What those rules do they would redirect the traffic destined to port 80 to port 8081 when the traffic is coming from 1.1.1.1 and they would change the port to 8082 when the traffic is coming from 2.2.2.2.

ManadarDesai2895 · ‎03-20-2024

Hi Aref,

This is my current NAT, I just wanted to know if this NAT would translate the incoming source port(tcp/5060) coming from my service provider to any dynamic source port?

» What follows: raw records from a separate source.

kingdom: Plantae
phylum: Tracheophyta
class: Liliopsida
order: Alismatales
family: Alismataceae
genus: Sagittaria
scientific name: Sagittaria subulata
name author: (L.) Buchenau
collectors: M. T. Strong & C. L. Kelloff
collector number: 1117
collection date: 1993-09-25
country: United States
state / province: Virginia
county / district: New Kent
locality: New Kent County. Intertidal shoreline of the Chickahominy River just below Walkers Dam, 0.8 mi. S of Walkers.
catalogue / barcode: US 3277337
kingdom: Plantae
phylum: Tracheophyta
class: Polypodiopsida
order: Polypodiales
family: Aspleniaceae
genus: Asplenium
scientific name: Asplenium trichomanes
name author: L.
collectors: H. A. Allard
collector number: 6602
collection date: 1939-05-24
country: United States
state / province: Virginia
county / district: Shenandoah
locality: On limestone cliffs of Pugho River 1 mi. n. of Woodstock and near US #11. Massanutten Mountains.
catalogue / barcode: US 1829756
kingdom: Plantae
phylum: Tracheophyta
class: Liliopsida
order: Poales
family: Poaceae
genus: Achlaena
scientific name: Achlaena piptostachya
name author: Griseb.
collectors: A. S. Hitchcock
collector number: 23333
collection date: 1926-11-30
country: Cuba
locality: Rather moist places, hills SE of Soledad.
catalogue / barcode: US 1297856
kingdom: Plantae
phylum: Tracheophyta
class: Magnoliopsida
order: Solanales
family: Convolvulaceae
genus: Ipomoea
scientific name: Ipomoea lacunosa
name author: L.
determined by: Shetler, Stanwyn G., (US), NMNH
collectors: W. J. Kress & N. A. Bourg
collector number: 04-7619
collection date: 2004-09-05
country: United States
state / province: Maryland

nat (SBC-DMZ,OUTSIDE-TCL) source static TP-SBC-DMZ-IP TCL-SBC-NAT-IP destination static TCL-SIP-PUB-IP TCL-SIP-PUB-IP

object network TP-SBC-DMZ-IP
host 192.168.1.1

object network TCL-SBC-NAT-IP
host 192.168.2.2

object network TCL-SIP-PUB-IP
host 1.1.1.1

Aref Alsouqi · ‎03-21-2024

The above NAT config does not do anything with the ports, it just translates the TP-SBC-DMZ-IP to TCL-SBC-NAT-IP when the traffic is going to/coming from TLC-SIP-PUB-IP over the interfaces SBC-DMZ and OUTSIDE-TCL.